Volvo Europa Truck blijft voorlopig speculeren op dat segment. De zware FH, waarvan de fabriek er in 1999 bijna 19.000 afleverde, blijft haar product voor de massamarkt. De middelzware FL, die Oostakker exclusief voor heel Europa ontwikkelt en bouwt, komt vooralsnog op het tweede plan. Maar, zegt woordvoerder Antoine Botte van Volvo Europa Truck: “We zijn flexibel genoeg om te reageren als de vraag naar middelzware vrachtwagens op korte termijn spectaculair zou aantrekken.”

Ook dat is eigen

aan de vrachtwagenmarkt.

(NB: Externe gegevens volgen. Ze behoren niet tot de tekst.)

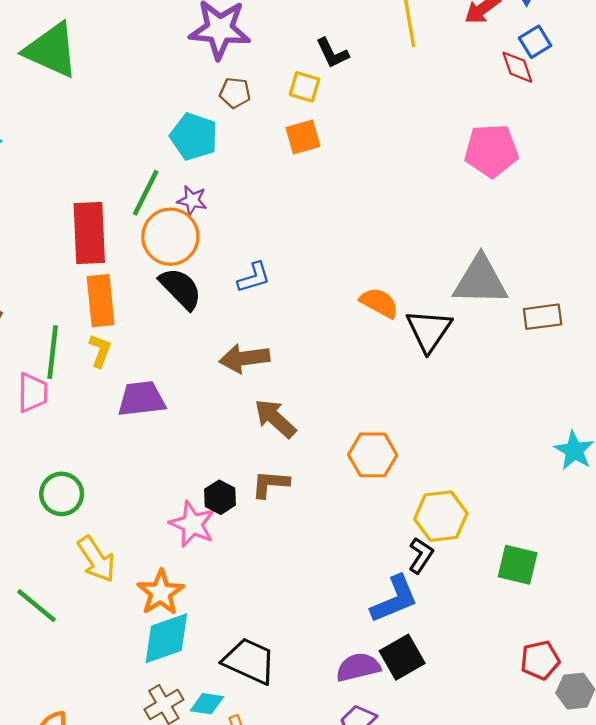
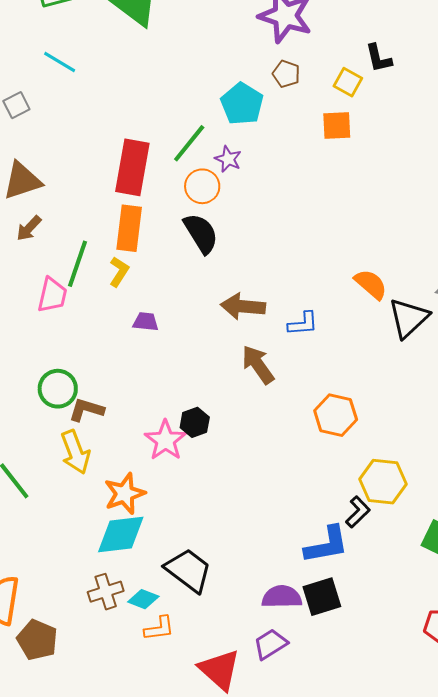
orange circle: (170, 237) -> (202, 186), size x0.7
blue L-shape: (254, 277) -> (303, 324), moved
purple trapezoid: (142, 399) -> (146, 322), size x0.6
brown L-shape: (270, 484) -> (86, 410), moved

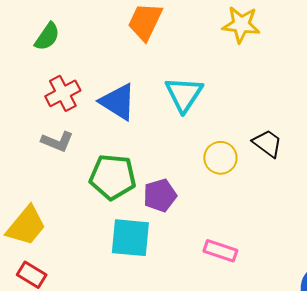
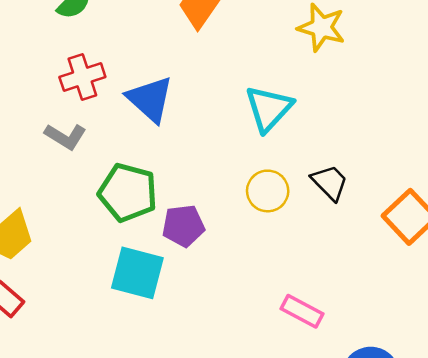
cyan triangle: (184, 94) -> (269, 108), moved
pink rectangle: (220, 251) -> (302, 311), moved

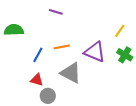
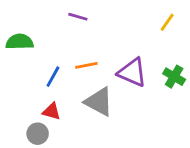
yellow line: (120, 31) -> (167, 22), moved
gray circle: (48, 96) -> (38, 134), moved

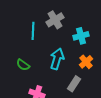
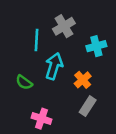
cyan arrow: (57, 59) -> (54, 66), moved
orange cross: (86, 62) -> (83, 80), moved

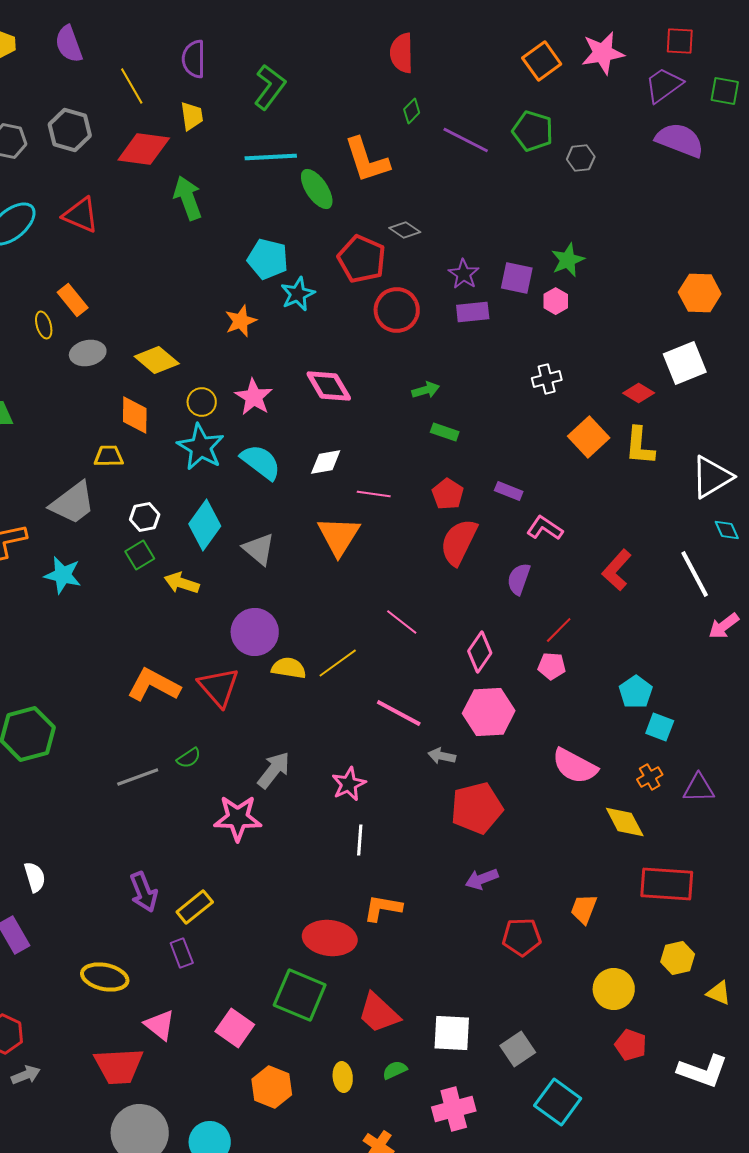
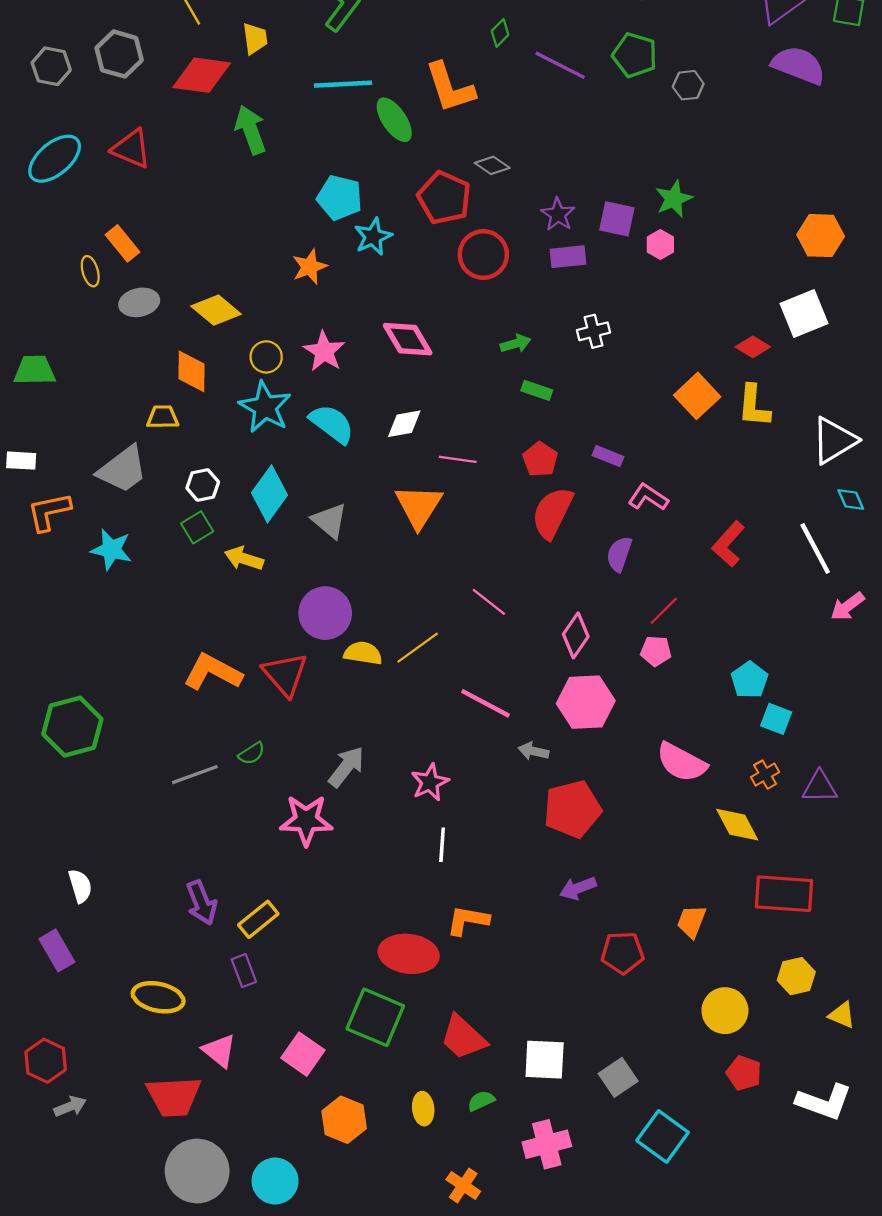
white cross: (547, 379) -> (594, 331), moved

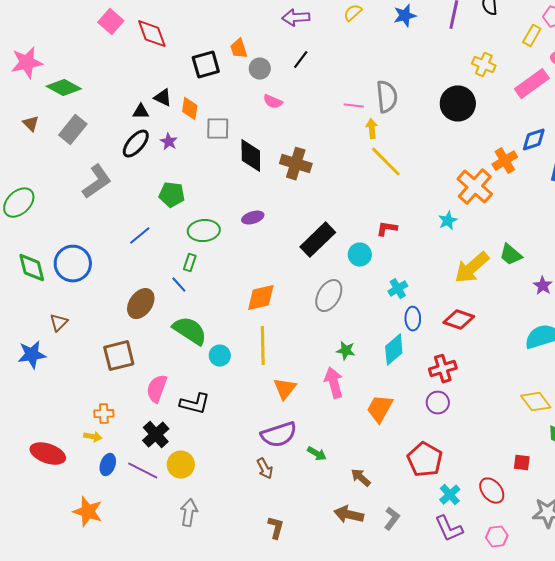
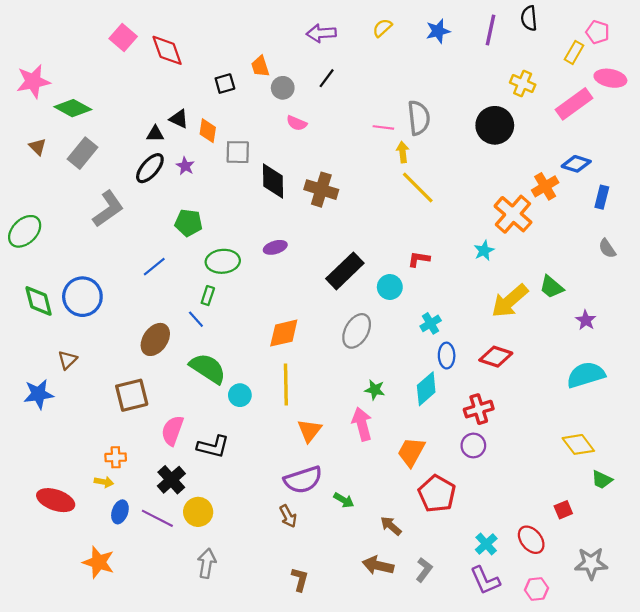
black square: (206, 65) -> (225, 84), size x0.7
blue diamond: (534, 140) -> (576, 164), turned 36
red pentagon: (425, 460) -> (437, 494), moved
red square: (522, 463) -> (563, 510), turned -30

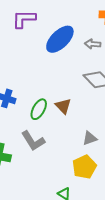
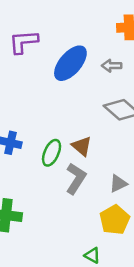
gray L-shape: (33, 141) -> (76, 179), moved, turned -110

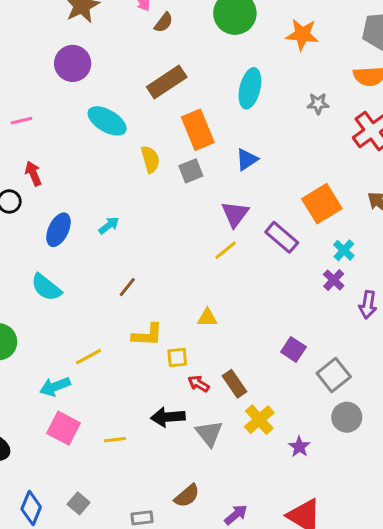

Door de enorme variaties in de vraag is de vrachtwagenindustrie, veel méér dan de autosector, marktgedreven. Vandaar de grote schommelingen in productie en de grotere toewijding aan built-to-order-systemen: bij de truckfabrikanten wordt alleen op bestelling geproduceerd. Het heeft de sector sterk afhankelijk gemaakt van een flexibel productsysteem: verschillende modellen wisselen elkaar af op de band, de vrachtwagens worden meteen specifiek naar de wensen van de klant geschapen. “Het ombouwen bij de verdelers is sinds kort voltooid verleden tijd,” zegt Guido Philips. “Ook dát is een specifieke karaktertrek van de vrachtwagensector.”